Exercise instructions: Repeat the records exactly, so that each line matches the original.

Record excerpts:
--------------------------------
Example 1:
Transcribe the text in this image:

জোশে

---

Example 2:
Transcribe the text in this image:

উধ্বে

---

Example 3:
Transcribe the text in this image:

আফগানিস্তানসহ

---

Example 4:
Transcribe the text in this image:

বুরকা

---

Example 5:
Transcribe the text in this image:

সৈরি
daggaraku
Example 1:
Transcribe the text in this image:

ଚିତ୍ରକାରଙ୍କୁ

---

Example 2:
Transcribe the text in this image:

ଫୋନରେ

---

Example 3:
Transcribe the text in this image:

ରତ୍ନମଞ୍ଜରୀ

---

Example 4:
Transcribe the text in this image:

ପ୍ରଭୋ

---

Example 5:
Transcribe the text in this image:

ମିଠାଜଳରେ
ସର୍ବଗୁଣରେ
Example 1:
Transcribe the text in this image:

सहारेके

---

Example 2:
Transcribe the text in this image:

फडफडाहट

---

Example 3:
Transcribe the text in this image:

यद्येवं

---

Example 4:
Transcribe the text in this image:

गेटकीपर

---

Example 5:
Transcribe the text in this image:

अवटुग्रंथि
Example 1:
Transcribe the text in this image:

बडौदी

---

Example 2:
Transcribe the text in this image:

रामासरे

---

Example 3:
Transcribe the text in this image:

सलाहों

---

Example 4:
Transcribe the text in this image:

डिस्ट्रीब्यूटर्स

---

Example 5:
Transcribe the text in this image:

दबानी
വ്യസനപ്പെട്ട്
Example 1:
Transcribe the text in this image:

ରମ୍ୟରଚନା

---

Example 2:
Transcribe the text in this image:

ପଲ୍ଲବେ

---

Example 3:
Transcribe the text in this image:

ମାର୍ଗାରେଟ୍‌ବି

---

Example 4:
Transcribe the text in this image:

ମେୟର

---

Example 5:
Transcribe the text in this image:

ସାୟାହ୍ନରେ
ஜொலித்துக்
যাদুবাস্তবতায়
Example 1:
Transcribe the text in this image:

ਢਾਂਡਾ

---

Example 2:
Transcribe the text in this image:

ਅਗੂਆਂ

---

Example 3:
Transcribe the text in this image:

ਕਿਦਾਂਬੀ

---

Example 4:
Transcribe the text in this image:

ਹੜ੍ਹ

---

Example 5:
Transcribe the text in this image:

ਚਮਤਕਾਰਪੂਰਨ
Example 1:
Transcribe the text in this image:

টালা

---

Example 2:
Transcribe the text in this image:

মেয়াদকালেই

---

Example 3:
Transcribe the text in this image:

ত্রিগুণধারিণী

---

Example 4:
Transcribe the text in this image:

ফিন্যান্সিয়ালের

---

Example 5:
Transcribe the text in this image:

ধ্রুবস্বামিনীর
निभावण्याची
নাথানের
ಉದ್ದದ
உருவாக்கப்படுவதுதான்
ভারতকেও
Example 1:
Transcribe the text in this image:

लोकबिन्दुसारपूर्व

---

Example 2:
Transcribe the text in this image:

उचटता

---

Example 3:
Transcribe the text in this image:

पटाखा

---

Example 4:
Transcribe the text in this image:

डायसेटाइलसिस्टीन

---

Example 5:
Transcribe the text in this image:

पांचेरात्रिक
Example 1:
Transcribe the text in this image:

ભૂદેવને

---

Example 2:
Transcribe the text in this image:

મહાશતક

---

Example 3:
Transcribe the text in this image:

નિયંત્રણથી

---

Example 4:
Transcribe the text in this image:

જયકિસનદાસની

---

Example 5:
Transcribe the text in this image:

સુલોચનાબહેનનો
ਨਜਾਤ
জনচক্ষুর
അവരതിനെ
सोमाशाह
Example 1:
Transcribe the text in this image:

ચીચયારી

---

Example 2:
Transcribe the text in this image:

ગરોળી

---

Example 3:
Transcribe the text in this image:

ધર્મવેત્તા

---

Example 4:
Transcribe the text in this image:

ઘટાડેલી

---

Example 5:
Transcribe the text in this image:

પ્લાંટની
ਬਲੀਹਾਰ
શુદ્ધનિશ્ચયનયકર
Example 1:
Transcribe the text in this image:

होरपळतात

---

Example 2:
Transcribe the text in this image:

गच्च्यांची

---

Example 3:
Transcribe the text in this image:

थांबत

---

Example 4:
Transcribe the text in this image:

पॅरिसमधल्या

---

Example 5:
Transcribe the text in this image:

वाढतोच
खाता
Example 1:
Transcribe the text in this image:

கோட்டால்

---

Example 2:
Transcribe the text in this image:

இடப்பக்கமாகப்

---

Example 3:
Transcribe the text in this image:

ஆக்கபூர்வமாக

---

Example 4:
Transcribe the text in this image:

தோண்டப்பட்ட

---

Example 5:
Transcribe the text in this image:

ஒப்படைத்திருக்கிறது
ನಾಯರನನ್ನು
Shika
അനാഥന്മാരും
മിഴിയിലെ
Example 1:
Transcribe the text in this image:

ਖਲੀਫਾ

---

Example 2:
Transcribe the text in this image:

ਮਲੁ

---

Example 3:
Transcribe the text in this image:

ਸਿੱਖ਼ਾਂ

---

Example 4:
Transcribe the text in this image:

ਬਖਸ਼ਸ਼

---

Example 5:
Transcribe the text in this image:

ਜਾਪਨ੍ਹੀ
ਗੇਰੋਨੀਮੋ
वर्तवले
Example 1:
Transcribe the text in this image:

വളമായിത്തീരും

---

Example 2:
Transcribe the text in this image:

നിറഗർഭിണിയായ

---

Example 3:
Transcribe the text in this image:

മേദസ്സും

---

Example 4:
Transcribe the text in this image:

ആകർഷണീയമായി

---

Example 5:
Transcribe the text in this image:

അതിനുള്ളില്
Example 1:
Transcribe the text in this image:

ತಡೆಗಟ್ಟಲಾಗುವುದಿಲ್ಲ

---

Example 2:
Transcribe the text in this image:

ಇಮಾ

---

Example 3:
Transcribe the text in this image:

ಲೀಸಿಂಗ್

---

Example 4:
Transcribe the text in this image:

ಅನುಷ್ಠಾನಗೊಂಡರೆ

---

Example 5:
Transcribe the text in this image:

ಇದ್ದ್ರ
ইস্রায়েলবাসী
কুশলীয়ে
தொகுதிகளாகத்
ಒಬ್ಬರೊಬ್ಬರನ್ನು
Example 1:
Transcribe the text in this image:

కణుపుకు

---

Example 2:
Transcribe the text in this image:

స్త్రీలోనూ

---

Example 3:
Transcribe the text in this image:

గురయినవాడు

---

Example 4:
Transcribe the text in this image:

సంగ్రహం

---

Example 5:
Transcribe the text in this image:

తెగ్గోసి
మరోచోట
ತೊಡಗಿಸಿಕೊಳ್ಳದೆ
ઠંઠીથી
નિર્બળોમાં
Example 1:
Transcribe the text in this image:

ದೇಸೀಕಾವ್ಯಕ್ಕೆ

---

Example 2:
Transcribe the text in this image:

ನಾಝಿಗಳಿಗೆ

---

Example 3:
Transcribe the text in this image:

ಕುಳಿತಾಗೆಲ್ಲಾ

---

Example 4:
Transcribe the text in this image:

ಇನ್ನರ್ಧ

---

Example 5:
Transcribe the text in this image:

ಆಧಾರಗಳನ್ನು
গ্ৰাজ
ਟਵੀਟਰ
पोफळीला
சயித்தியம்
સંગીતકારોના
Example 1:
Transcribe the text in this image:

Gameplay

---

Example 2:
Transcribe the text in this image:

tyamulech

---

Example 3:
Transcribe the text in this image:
--------------------------------
Answer box:
Example 1:
Transcribe the text in this image:

জোশে

---

Example 2:
Transcribe the text in this image:

উধ্বে

---

Example 3:
Transcribe the text in this image:

আফগানিস্তানসহ

---

Example 4:
Transcribe the text in this image:

বুরকা

---

Example 5:
Transcribe the text in this image:

সৈরি
daggaraku
Example 1:
Transcribe the text in this image:

ଚିତ୍ରକାରଙ୍କୁ

---

Example 2:
Transcribe the text in this image:

ଫୋନରେ

---

Example 3:
Transcribe the text in this image:

ରତ୍ନମଞ୍ଜରୀ

---

Example 4:
Transcribe the text in this image:

ପ୍ରଭୋ

---

Example 5:
Transcribe the text in this image:

ମିଠାଜଳରେ
ସର୍ବଗୁଣରେ
Example 1:
Transcribe the text in this image:

सहारेके

---

Example 2:
Transcribe the text in this image:

फडफडाहट

---

Example 3:
Transcribe the text in this image:

यद्येवं

---

Example 4:
Transcribe the text in this image:

गेटकीपर

---

Example 5:
Transcribe the text in this image:

अवटुग्रंथि
Example 1:
Transcribe the text in this image:

बडौदी

---

Example 2:
Transcribe the text in this image:

रामासरे

---

Example 3:
Transcribe the text in this image:

सलाहों

---

Example 4:
Transcribe the text in this image:

डिस्ट्रीब्यूटर्स

---

Example 5:
Transcribe the text in this image:

दबानी
വ്യസനപ്പെട്ട്
Example 1:
Transcribe the text in this image:

ରମ୍ୟରଚନା

---

Example 2:
Transcribe the text in this image:

ପଲ୍ଲବେ

---

Example 3:
Transcribe the text in this image:

ମାର୍ଗାରେଟ୍‌ବି

---

Example 4:
Transcribe the text in this image:

ମେୟର

---

Example 5:
Transcribe the text in this image:

ସାୟାହ୍ନରେ
ஜொலித்துக்
যাদুবাস্তবতায়
Example 1:
Transcribe the text in this image:

ਢਾਂਡਾ

---

Example 2:
Transcribe the text in this image:

ਅਗੂਆਂ

---

Example 3:
Transcribe the text in this image:

ਕਿਦਾਂਬੀ

---

Example 4:
Transcribe the text in this image:

ਹੜ੍ਹ

---

Example 5:
Transcribe the text in this image:

ਚਮਤਕਾਰਪੂਰਨ
Example 1:
Transcribe the text in this image:

টালা

---

Example 2:
Transcribe the text in this image:

মেয়াদকালেই

---

Example 3:
Transcribe the text in this image:

ত্রিগুণধারিণী

---

Example 4:
Transcribe the text in this image:

ফিন্যান্সিয়ালের

---

Example 5:
Transcribe the text in this image:

ধ্রুবস্বামিনীর
निभावण्याची
নাথানের
ಉದ್ದದ
உருவாக்கப்படுவதுதான்
ভারতকেও
Example 1:
Transcribe the text in this image:

लोकबिन्दुसारपूर्व

---

Example 2:
Transcribe the text in this image:

उचटता

---

Example 3:
Transcribe the text in this image:

पटाखा

---

Example 4:
Transcribe the text in this image:

डायसेटाइलसिस्टीन

---

Example 5:
Transcribe the text in this image:

पांचेरात्रिक
Example 1:
Transcribe the text in this image:

ભૂદેવને

---

Example 2:
Transcribe the text in this image:

મહાશતક

---

Example 3:
Transcribe the text in this image:

નિયંત્રણથી

---

Example 4:
Transcribe the text in this image:

જયકિસનદાસની

---

Example 5:
Transcribe the text in this image:

સુલોચનાબહેનનો
ਨਜਾਤ
জনচক্ষুর
അവരതിനെ
सोमाशाह
Example 1:
Transcribe the text in this image:

ચીચયારી

---

Example 2:
Transcribe the text in this image:

ગરોળી

---

Example 3:
Transcribe the text in this image:

ધર્મવેત્તા

---

Example 4:
Transcribe the text in this image:

ઘટાડેલી

---

Example 5:
Transcribe the text in this image:

પ્લાંટની
ਬਲੀਹਾਰ
શુદ્ધનિશ્ચયનયકર
Example 1:
Transcribe the text in this image:

होरपळतात

---

Example 2:
Transcribe the text in this image:

गच्च्यांची

---

Example 3:
Transcribe the text in this image:

थांबत

---

Example 4:
Transcribe the text in this image:

पॅरिसमधल्या

---

Example 5:
Transcribe the text in this image:

वाढतोच
खाता
Example 1:
Transcribe the text in this image:

கோட்டால்

---

Example 2:
Transcribe the text in this image:

இடப்பக்கமாகப்

---

Example 3:
Transcribe the text in this image:

ஆக்கபூர்வமாக

---

Example 4:
Transcribe the text in this image:

தோண்டப்பட்ட

---

Example 5:
Transcribe the text in this image:

ஒப்படைத்திருக்கிறது
ನಾಯರನನ್ನು
Shika
അനാഥന്മാരും
മിഴിയിലെ
Example 1:
Transcribe the text in this image:

ਖਲੀਫਾ

---

Example 2:
Transcribe the text in this image:

ਮਲੁ

---

Example 3:
Transcribe the text in this image:

ਸਿੱਖ਼ਾਂ

---

Example 4:
Transcribe the text in this image:

ਬਖਸ਼ਸ਼

---

Example 5:
Transcribe the text in this image:

ਜਾਪਨ੍ਹੀ
ਗੇਰੋਨੀਮੋ
वर्तवले
Example 1:
Transcribe the text in this image:

വളമായിത്തീരും

---

Example 2:
Transcribe the text in this image:

നിറഗർഭിണിയായ

---

Example 3:
Transcribe the text in this image:

മേദസ്സും

---

Example 4:
Transcribe the text in this image:

ആകർഷണീയമായി

---

Example 5:
Transcribe the text in this image:

അതിനുള്ളില്
Example 1:
Transcribe the text in this image:

ತಡೆಗಟ್ಟಲಾಗುವುದಿಲ್ಲ

---

Example 2:
Transcribe the text in this image:

ಇಮಾ

---

Example 3:
Transcribe the text in this image:

ಲೀಸಿಂಗ್

---

Example 4:
Transcribe the text in this image:

ಅನುಷ್ಠಾನಗೊಂಡರೆ

---

Example 5:
Transcribe the text in this image:

ಇದ್ದ್ರ
ইস্রায়েলবাসী
কুশলীয়ে
தொகுதிகளாகத்
ಒಬ್ಬರೊಬ್ಬರನ್ನು
Example 1:
Transcribe the text in this image:

కణుపుకు

---

Example 2:
Transcribe the text in this image:

స్త్రీలోనూ

---

Example 3:
Transcribe the text in this image:

గురయినవాడు

---

Example 4:
Transcribe the text in this image:

సంగ్రహం

---

Example 5:
Transcribe the text in this image:

తెగ్గోసి
మరోచోట
ತೊಡಗಿಸಿಕೊಳ್ಳದೆ
ઠંઠીથી
નિર્બળોમાં
Example 1:
Transcribe the text in this image:

ದೇಸೀಕಾವ್ಯಕ್ಕೆ

---

Example 2:
Transcribe the text in this image:

ನಾಝಿಗಳಿಗೆ

---

Example 3:
Transcribe the text in this image:

ಕುಳಿತಾಗೆಲ್ಲಾ

---

Example 4:
Transcribe the text in this image:

ಇನ್ನರ್ಧ

---

Example 5:
Transcribe the text in this image:

ಆಧಾರಗಳನ್ನು
গ্ৰাজ
ਟਵੀਟਰ
पोफळीला
சயித்தியம்
સંગીતકારોના
Example 1:
Transcribe the text in this image:

Gameplay

---

Example 2:
Transcribe the text in this image:

tyamulech

---

Example 3:
Transcribe the text in this image:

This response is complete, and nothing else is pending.